Nettement mieux rôdé, le concerto pour violon et orchestre à cordes en ré mineur de Félix Mendelssohn-Bartholdy fut légitimement salué par une ovation du public de la basilique : les attaques de mesures sont nettes et les enchaînements harmonieux. La soliste y développe une riche palette de nuances, concédant ici ou là un rubato humanisant sa perception et sa restitution de l'œuvre et ce, pour notre plus grand bonheur. L'Andante y fait entendre des aigus cristallins, des timbres lumineux ainsi que des modulations élégamment éprouvées par les instrumentistes tandis que l'Allegro enchaîné du dernier mouvement permet à la soliste d'illustrer sa virtuosité avec une fin littéralement magistrale et haute en couleurs musicales.
Berliner Camerata, Nice, mai 2015. Olga Pak (violon), Alexey Naumenko (violon), Temur Vakhabov (violon), Tal Riva Theodorou (alto), Andrey Kalashnikov (contrebasse) et Yann Merker (Violoncelle). Photographie © D.R.

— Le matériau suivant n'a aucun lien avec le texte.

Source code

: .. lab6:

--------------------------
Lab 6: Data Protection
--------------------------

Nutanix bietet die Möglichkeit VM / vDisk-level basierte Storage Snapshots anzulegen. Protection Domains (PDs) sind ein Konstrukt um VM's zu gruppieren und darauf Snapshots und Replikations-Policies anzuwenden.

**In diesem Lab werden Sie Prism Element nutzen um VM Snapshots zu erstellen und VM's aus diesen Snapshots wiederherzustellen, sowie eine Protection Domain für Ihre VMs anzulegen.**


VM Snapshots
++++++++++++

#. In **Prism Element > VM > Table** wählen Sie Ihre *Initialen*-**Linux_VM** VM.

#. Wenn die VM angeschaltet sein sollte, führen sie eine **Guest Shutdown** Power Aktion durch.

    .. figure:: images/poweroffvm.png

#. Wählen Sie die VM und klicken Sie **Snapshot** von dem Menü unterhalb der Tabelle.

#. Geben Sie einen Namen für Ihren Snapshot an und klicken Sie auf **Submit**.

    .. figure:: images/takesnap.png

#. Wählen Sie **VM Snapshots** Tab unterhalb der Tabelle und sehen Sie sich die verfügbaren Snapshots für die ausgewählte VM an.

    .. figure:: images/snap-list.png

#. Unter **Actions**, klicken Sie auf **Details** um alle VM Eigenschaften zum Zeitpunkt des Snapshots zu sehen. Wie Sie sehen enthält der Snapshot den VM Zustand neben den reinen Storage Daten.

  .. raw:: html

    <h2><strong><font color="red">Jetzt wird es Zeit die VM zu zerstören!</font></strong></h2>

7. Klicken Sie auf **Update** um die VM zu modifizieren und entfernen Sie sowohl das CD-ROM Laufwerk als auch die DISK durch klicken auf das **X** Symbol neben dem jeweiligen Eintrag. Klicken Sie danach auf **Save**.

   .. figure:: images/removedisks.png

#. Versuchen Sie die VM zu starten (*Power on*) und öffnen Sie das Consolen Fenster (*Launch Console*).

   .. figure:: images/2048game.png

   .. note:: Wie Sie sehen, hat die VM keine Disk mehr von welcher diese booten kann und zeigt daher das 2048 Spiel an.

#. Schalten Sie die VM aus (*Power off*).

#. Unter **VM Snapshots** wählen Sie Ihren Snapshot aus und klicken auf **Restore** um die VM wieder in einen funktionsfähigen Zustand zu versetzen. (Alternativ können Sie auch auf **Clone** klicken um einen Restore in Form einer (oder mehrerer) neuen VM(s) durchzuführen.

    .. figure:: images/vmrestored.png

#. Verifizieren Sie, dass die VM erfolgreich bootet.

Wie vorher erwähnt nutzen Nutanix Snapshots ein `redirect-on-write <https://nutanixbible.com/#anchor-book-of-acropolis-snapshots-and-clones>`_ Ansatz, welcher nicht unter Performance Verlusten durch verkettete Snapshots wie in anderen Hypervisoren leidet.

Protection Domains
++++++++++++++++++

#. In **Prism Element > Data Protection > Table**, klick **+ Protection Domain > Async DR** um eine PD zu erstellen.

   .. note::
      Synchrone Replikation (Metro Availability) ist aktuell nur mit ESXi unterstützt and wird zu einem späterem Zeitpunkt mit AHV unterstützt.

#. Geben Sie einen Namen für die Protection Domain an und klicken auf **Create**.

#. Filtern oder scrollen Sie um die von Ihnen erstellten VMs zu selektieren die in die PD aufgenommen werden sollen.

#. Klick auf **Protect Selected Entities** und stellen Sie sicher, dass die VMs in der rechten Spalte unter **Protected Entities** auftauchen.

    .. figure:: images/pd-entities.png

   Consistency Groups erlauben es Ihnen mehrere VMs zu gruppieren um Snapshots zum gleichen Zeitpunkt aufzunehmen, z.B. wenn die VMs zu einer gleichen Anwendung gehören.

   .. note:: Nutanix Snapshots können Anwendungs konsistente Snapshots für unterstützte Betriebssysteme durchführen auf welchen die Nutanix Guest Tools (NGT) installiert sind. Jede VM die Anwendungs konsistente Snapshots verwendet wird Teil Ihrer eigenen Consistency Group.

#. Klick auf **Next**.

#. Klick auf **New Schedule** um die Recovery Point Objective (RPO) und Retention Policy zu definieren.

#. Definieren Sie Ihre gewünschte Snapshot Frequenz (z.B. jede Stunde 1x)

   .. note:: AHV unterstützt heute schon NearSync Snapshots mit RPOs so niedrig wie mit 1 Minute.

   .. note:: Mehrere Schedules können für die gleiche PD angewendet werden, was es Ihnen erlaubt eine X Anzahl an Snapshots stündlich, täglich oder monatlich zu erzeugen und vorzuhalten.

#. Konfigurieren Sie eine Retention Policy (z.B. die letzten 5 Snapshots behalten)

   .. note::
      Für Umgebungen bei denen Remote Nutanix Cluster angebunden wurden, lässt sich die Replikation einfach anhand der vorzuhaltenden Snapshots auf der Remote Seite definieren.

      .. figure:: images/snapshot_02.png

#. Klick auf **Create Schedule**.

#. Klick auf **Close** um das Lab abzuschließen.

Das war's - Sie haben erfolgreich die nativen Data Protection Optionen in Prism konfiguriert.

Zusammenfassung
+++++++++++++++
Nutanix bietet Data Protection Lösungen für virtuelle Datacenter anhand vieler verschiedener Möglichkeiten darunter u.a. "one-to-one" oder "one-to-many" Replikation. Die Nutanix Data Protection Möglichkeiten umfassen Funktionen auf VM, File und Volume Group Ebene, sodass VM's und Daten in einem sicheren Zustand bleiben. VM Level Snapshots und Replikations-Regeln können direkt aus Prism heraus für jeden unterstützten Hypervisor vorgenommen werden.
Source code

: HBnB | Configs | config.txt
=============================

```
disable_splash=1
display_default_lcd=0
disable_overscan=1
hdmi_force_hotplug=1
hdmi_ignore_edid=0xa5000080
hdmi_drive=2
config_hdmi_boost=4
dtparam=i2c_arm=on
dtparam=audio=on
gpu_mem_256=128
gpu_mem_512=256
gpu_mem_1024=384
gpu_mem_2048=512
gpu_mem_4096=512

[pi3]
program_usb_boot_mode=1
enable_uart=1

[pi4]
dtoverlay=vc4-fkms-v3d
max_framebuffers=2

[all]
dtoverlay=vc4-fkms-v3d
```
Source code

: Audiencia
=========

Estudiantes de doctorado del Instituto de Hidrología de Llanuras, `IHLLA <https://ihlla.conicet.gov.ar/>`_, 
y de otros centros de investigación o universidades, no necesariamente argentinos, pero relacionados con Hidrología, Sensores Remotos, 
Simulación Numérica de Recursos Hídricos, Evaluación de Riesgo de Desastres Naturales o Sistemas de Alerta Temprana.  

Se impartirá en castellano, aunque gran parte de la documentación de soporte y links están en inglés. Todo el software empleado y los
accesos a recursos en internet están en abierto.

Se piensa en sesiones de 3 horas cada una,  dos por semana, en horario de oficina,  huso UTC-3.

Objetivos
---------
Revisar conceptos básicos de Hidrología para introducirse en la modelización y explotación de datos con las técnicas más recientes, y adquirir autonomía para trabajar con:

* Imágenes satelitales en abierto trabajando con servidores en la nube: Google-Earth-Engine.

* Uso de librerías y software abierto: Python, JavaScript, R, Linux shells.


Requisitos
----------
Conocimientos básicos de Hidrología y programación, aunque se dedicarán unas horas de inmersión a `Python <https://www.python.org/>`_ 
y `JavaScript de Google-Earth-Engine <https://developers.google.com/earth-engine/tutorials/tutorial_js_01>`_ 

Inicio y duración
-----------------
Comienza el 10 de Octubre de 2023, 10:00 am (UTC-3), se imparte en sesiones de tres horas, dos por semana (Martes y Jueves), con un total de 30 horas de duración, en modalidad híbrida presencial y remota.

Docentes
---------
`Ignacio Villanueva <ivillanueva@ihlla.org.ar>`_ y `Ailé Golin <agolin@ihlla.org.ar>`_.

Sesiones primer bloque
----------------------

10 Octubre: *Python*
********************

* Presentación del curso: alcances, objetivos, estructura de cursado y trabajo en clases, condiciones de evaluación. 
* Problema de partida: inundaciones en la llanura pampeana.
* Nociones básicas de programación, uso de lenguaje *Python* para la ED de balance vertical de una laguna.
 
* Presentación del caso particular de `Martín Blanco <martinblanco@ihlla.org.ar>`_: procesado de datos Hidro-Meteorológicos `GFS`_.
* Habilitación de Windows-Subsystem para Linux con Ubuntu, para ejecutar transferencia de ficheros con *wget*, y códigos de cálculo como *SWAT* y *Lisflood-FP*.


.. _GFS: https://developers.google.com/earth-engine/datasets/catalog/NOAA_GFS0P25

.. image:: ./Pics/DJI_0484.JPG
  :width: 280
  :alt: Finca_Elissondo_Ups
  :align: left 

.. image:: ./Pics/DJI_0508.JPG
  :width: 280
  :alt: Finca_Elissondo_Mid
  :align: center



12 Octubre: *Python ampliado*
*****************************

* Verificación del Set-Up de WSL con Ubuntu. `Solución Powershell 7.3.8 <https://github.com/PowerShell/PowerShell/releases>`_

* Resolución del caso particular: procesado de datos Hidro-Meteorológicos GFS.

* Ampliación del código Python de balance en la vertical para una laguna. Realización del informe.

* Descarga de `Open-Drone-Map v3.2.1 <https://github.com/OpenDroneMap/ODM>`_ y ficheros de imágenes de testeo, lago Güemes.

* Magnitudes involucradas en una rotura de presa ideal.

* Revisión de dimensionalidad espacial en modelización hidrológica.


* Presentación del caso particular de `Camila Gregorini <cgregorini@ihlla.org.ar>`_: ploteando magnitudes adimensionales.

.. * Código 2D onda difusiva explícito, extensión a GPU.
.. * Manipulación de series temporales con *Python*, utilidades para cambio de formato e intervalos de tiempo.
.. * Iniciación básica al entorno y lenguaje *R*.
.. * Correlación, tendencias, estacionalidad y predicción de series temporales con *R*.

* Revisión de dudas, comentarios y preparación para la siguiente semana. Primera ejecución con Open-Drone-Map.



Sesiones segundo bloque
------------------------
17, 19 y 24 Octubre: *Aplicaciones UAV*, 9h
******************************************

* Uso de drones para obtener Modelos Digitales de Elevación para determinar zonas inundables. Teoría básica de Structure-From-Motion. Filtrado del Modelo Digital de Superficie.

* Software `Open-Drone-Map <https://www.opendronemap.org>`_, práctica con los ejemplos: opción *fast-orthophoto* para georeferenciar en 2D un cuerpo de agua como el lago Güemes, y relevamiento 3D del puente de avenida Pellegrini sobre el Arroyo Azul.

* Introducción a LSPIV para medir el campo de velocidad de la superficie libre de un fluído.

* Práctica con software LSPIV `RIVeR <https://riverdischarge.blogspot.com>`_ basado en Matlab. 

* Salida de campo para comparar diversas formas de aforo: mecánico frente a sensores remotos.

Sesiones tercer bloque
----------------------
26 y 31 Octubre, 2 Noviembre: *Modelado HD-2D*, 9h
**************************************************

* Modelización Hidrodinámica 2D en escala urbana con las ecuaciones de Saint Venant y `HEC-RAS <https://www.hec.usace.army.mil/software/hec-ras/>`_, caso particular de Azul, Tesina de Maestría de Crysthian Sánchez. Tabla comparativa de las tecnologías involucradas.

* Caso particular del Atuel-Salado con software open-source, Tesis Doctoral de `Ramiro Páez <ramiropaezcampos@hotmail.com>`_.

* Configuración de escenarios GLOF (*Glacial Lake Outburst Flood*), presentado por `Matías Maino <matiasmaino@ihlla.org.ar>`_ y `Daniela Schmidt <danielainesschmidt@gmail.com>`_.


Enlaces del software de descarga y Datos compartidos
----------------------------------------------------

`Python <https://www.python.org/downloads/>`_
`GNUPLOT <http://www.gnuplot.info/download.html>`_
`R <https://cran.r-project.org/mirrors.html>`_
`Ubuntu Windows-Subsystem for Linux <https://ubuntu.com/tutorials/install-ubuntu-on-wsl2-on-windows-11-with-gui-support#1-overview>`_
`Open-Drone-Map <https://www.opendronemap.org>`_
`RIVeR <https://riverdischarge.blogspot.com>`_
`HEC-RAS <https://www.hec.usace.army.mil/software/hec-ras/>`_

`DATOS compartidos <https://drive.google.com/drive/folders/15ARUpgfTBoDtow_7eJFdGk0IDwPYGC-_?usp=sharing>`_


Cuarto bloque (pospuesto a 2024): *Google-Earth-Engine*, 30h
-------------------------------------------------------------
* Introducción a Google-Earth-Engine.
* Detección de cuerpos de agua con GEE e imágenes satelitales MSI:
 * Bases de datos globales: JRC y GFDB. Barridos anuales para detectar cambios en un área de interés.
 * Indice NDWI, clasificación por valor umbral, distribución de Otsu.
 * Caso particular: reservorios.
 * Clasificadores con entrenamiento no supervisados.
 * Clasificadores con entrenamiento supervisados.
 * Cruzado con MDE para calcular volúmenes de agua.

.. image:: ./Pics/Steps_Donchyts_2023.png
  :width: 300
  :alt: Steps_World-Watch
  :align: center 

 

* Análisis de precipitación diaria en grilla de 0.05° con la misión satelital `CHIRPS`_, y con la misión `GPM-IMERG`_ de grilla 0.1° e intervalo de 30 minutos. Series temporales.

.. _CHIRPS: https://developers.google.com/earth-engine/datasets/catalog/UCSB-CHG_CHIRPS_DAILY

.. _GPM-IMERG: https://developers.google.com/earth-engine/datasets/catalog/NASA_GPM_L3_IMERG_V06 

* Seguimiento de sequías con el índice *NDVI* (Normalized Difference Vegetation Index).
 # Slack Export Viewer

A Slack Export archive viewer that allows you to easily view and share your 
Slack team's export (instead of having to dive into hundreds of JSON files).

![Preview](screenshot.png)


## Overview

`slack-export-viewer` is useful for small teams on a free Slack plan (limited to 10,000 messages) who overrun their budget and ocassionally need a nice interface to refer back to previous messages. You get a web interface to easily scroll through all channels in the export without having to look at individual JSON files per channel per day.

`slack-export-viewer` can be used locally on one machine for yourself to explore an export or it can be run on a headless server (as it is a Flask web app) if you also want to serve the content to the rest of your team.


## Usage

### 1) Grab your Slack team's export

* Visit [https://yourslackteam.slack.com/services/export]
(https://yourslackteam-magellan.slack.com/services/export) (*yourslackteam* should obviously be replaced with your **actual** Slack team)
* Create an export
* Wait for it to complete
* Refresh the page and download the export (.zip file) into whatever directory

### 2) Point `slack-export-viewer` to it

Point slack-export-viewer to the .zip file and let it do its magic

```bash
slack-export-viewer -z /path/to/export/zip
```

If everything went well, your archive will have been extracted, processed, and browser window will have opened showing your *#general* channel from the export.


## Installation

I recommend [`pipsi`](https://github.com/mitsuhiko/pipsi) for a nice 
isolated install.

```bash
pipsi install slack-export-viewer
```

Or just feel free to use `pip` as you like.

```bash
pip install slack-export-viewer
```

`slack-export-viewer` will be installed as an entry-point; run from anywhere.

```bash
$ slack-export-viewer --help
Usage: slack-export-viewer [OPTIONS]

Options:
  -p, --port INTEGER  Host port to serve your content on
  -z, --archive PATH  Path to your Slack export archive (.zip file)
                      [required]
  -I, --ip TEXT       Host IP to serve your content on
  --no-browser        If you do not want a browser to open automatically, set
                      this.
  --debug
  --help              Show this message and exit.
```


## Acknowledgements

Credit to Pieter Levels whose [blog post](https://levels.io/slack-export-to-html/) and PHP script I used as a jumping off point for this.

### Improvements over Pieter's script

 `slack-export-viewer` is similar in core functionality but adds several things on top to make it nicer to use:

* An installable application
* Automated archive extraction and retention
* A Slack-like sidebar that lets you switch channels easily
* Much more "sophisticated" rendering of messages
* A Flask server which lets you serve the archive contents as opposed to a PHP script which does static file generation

En deuxième partie, le premier mouvement moderato du concerto pour violoncelle et orchestre en do majeur Hob. VIIb.1 de Franz-Joseph Haydn, dont la partition de 1762 avait été égarée avant d'être redécouverte en 1961, place Yann Merker au cœur de l'ensemble. Le violoncelliste lyonnais y privilégie, dans un jeu très personnel non dénué d'accentuations parfois rugueuses, la nervosité du rythme tout en parvenant à préserver l'expressivité des nuances. C'est ensuite au tour d'Alexey Naumenko d'occuper le rôle de soliste pour jouer le concerto pour violon et orchestre à cordes en la mineur BWV 1041 de Johann Sebastian Bach : le soliste pétersbourgeois nous y convainc, plus dans les premier et troisième mouvements, par de belles résonnances. Le concerto no 2 en sol mineur, op. 8, RV 315 « l'été », extrait des Quatre saisons d'Antonio Vivaldi permet à la Berliner Camerata de terminer ce concert dominical sur une magnifique prestation, notamment celle d'Olga Pak où la fougue intérieure remplace la partition. Le célébrissime presto fut offert en « bis » aux mélomanes d'une nef comble et enthousiaste.